Strangely the provision of “pub grub” may have its origins in the extremely dubious practice of adding salt to beer: the reason for this was simply to ensure the customer developed a thirst that could only be slated by... buying more beer! Fortunately eventually laws were passed to prohibit the salting of beer. So what could the desperate publican do then? Ah, salted snacks to the rescue! First came salted potato crisps but by the 1960's many a bar-fly would be asking for “a pint and a packet of salted peanuts, please, barman!”

Soon the discerning drinker in search of food to go with his pint would be demanding more “sophisticated” fayre – which would appear on the bar in the form of jars of boiled eggs or onions pickled in vinegar, little polythene envelopes of salted biscuits complete with a tiny triangle of “plastic” cheese and a minuscule onion... and if you were especially lucky a small meat pie (with sauce, if requested!) or maybe even a very basic sandwich – made of processed bread - with the choice being “cheese or ham?”

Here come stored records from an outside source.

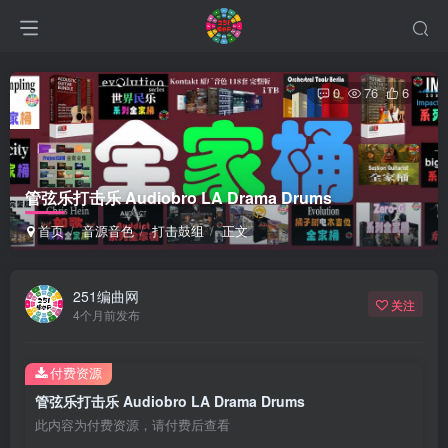
0
76
6
管弦乐打击乐 Audiobro LA Drama Drums
首页
音源音色
打击鼓组
正文
251编曲网
关注
4个月前发布
付费资源
管弦乐打击乐 Audiobro LA Drama Drums
此内容为付费资源，请付费后查看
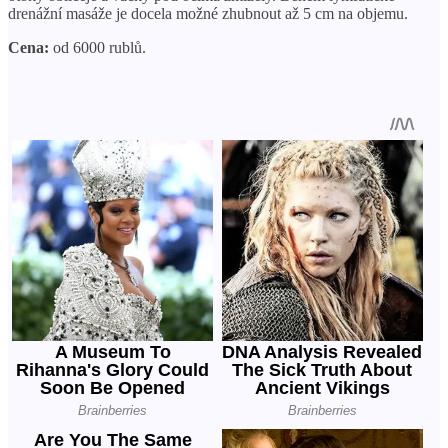
drenážní masáže je docela možné zhubnout až 5 cm na objemu.
Cena:
od 6000 rublů.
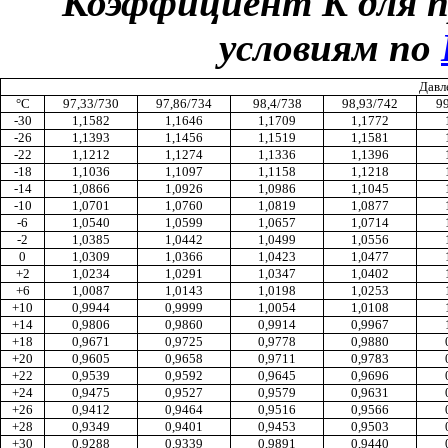
Коэффициент K для пр
условиям по
Давле
°С
97,33/730
97,86/734
98,4/738
98,93/742
99
-30
1,1582
1,1646
1,1709
1,1772
-26
1,1393
1,1456
1,1519
1,1581
-22
1,1212
1,1274
1,1336
1,1396
-18
1,1036
1,1097
1,1158
1,1218
-14
1,0866
1,0926
1,0986
1,1045
-10
1,0701
1,0760
1,0819
1,0877
-6
1,0540
1,0599
1,0657
1,0714
-2
1,0385
1,0442
1,0499
1,0556
0
1,0309
1,0366
1,0423
1,0477
+2
1,0234
1,0291
1,0347
1,0402
+6
1,0087
1,0143
1,0198
1,0253
+10
0,9944
0,9999
1,0054
1,0108
+14
0,9806
0,9860
0,9914
0,9967
+18
0,9671
0,9725
0,9778
0,9880
+20
0,9605
0,9658
0,9711
0,9783
+22
0,9539
0,9592
0,9645
0,9696
+24
0,9475
0,9527
0,9579
0,9631
+26
0,9412
0,9464
0,9516
0,9566
+28
0,9349
0,9401
0,9453
0,9503
+30
0,9288
0,9339
0,9891
0,9440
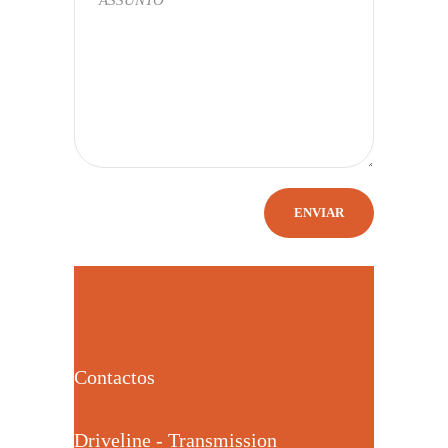
Contactos
Driveline - Transmission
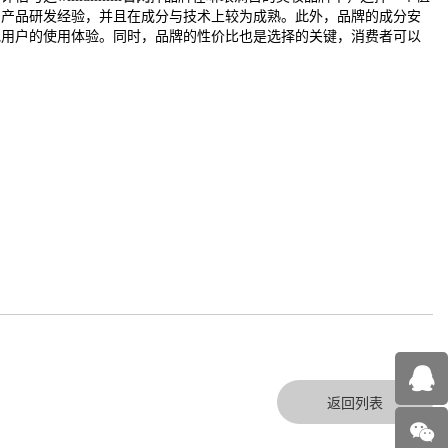
的产品研发经验，并且在成分与技术上较为成熟。此外，品牌的成分安
他用户的使用体验。同时，品牌的性价比也是选择的关键，消费者可以
返回列表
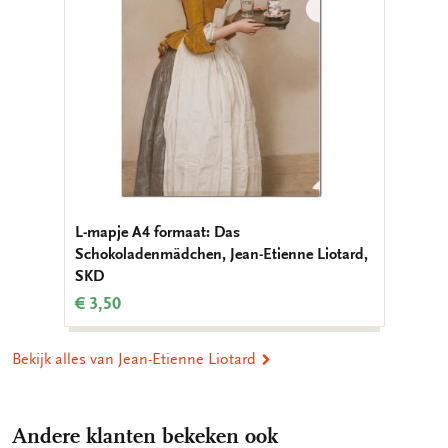
L-mapje A4 formaat: Das
Schokoladenmädchen, Jean-Etienne Liotard,
SKD
€ 3,50
Bekijk alles van Jean-Etienne Liotard
Andere klanten bekeken ook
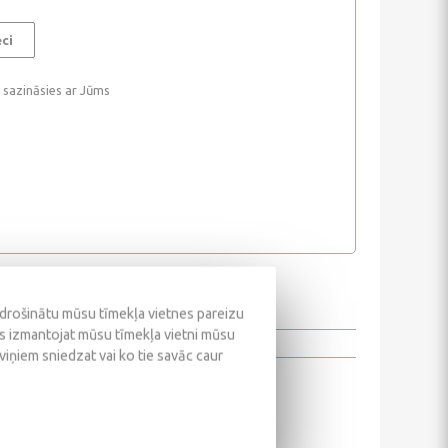
eci
i sazināsies ar Jūms
odrošinātu mūsu tīmekļa vietnes pareizu
ūs izmantojat mūsu tīmekļa vietni mūsu
 viņiem sniedzat vai ko tie savāc caur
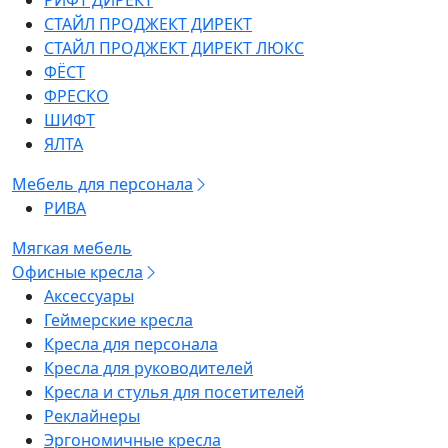
РИФТ ДИРЕКТ
СТАЙЛ ПРОДЖЕКТ ДИРЕКТ
СТАЙЛ ПРОДЖЕКТ ДИРЕКТ ЛЮКС
ФЁСТ
ФРЕСКО
ШИФТ
ЯЛТА
Мебель для персонала
РИВА
Мягкая мебель
Офисные кресла
Аксессуары
Геймерские кресла
Кресла для персонала
Кресла для руководителей
Кресла и стулья для посетителей
Реклайнеры
Эргономичные кресла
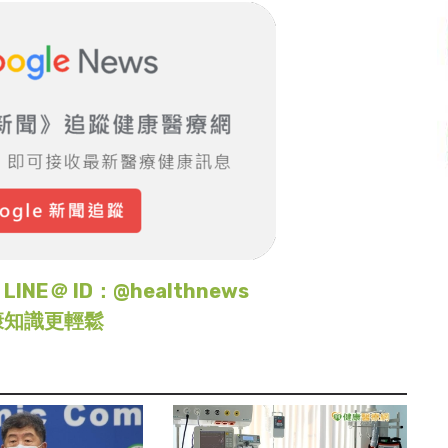
＠ ID：@healthnews
康知識更輕鬆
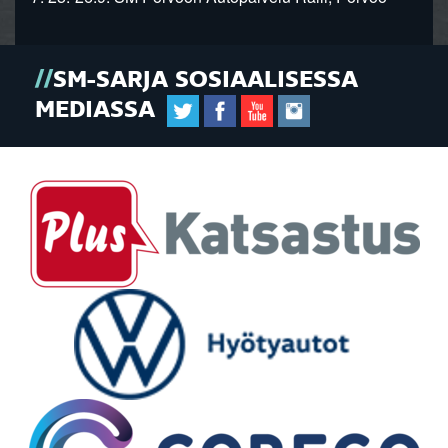
SM-SARJA SOSIAALISESSA
MEDIASSA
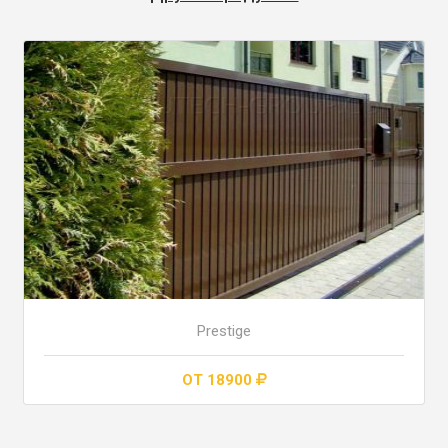
Prestige
ОТ 18900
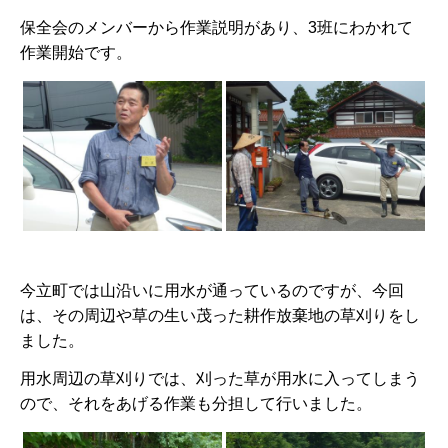
保全会のメンバーから作業説明があり、3班にわかれて
作業開始です。
今立町では山沿いに用水が通っているのですが、今回
は、その周辺や草の生い茂った耕作放棄地の草刈りをし
ました。
用水周辺の草刈りでは、刈った草が用水に入ってしまう
ので、それをあげる作業も分担して行いました。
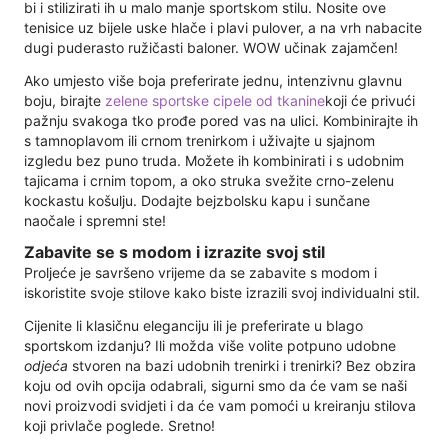
bi i stilizirati ih u malo manje sportskom stilu. Nosite ove
tenisice uz bijele uske hlače i plavi pulover, a na vrh nabacite
dugi puderasto ružičasti baloner. WOW učinak zajamčen!
Ako umjesto više boja preferirate jednu, intenzivnu glavnu
boju, birajte
zelene sportske cipele od tkanine
koji će privući
pažnju svakoga tko prođe pored vas na ulici. Kombinirajte ih
s tamnoplavom ili crnom trenirkom i uživajte u sjajnom
izgledu bez puno truda. Možete ih kombinirati i s udobnim
tajicama i crnim topom, a oko struka svežite crno-zelenu
kockastu košulju. Dodajte bejzbolsku kapu i sunčane
naočale i spremni ste!
Zabavite se s modom i izrazite svoj stil
Proljeće je savršeno vrijeme da se zabavite s modom i
iskoristite svoje stilove kako biste izrazili svoj individualni stil.
Cijenite li klasičnu eleganciju ili je preferirate u blago
sportskom izdanju? Ili možda više volite potpuno udobne
odjeća
stvoren na bazi udobnih trenirki i trenirki? Bez obzira
koju od ovih opcija odabrali, sigurni smo da će vam se naši
novi proizvodi svidjeti i da će vam pomoći u kreiranju stilova
koji privlače poglede. Sretno!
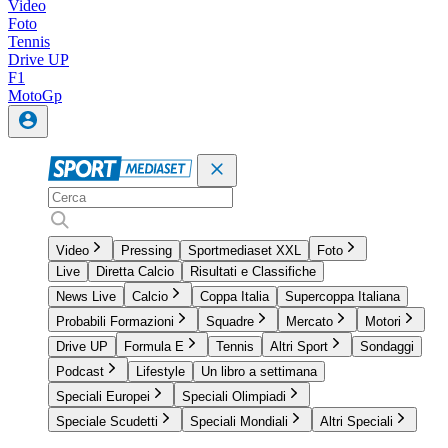
Video
Foto
Tennis
Drive UP
F1
MotoGp
Video
Pressing
Sportmediaset XXL
Foto
Live
Diretta Calcio
Risultati e Classifiche
News Live
Calcio
Coppa Italia
Supercoppa Italiana
Probabili Formazioni
Squadre
Mercato
Motori
Drive UP
Formula E
Tennis
Altri Sport
Sondaggi
Podcast
Lifestyle
Un libro a settimana
Speciali Europei
Speciali Olimpiadi
Speciale Scudetti
Speciali Mondiali
Altri Speciali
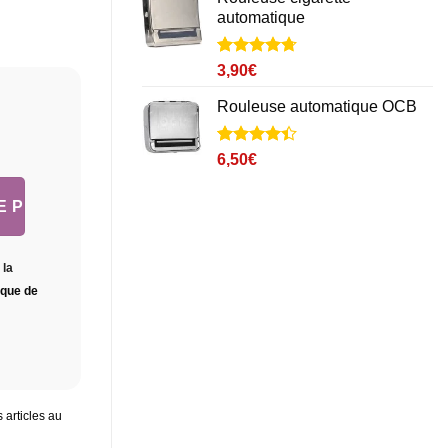
notations
automatique
client
Noté
3
4.7
3,90
€
sur 5 basé
sur
Rouleuse automatique OCB
notations
client
Noté
14
4.4
6,50
€
sur 5 basé
sur
notations
client
 la
tique de
 articles au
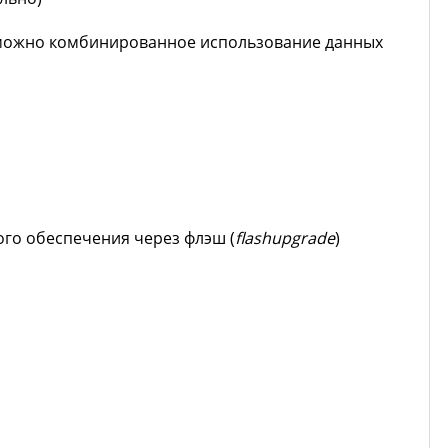
озможно комбинированное использование данных
ого обеспечения через флэш (
flash
upgrade
)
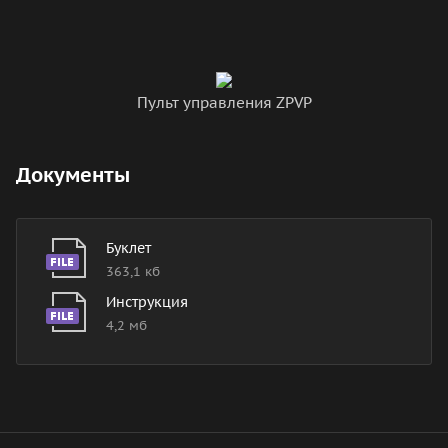
Пульт управления ZPVP
Документы
Буклет
363,1 кб
Инструкция
4,2 мб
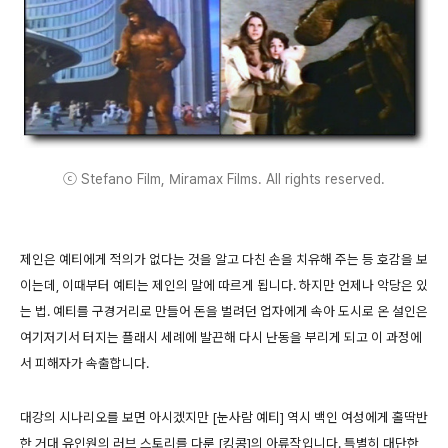
ⓒ Stefano Film, Miramax Films. All rights reserved.
제인은 예티에게 적의가 없다는 것을 알고 다친 손을 치유해 주는 등 호감을 보
이는데, 이때부터 예티는 제인의 말에 따르게 됩니다. 하지만 언제나 악당은 있
는 법. 예티를 구경거리로 만들어 돈을 벌려던 업자에게 속아 도시로 온 설인은
여기저기서 터지는 플래시 세례에 발끈해 다시 난동을 부리게 되고 이 과정에
서 피해자가 속출합니다.
대강의 시나리오를 보면 아시겠지만 [눈사람 예티] 역시 백인 여성에게 홀딱반
한 거대 유인원의 러브 스토리를 다룬 [킹콩]의 아류작입니다. 특별히 대단한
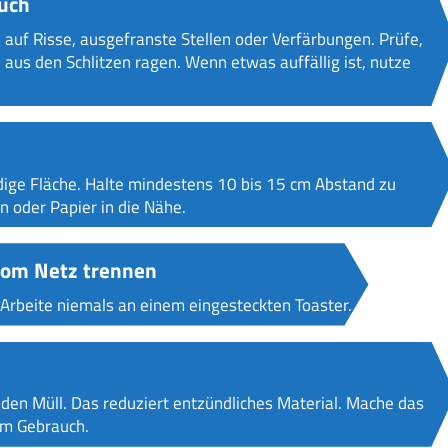
auch
 auf Risse, ausgefranste Stellen oder Verfärbungen. Prüfe,
 aus den Schlitzen ragen. Wenn etwas auffällig ist, nutze
ndige Fläche. Halte mindestens 10 bis 15 cm Abstand zu
 oder Papier in die Nähe.
 vom Netz trennen
 Arbeite niemals an einem eingesteckten Toaster.
den Müll. Das reduziert entzündliches Material. Mache das
em Gebrauch.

Then, to the horror of dentists, tooth-breaking “pork scratchings” would spread their way out to pubs from the British Midlands; potato crisp flavours would proliferate – some would not survive long (roast beef and mint source, anyone?) but others would go on to become staples of the bar room: salt and vinegar, cheese and onion, prawn cocktail...

However the pub trade was in for hard times. Concerns about “drink driving” and the cheap alternative of supermarket booze lead many rural pubs to close- and those left standing soon realised that their survival would lie in the provision of good food (for examples see the author's Pub Food Meal Deal Directory).

From the early “chicken in the basket” and “scampi and chips” we have reached the present day when it is not uncommon to find confit de canard, braised oxtail stew with mint and chive dumplings, steak with Guinness and oyster pie... as well as the good old fish, chips and beans!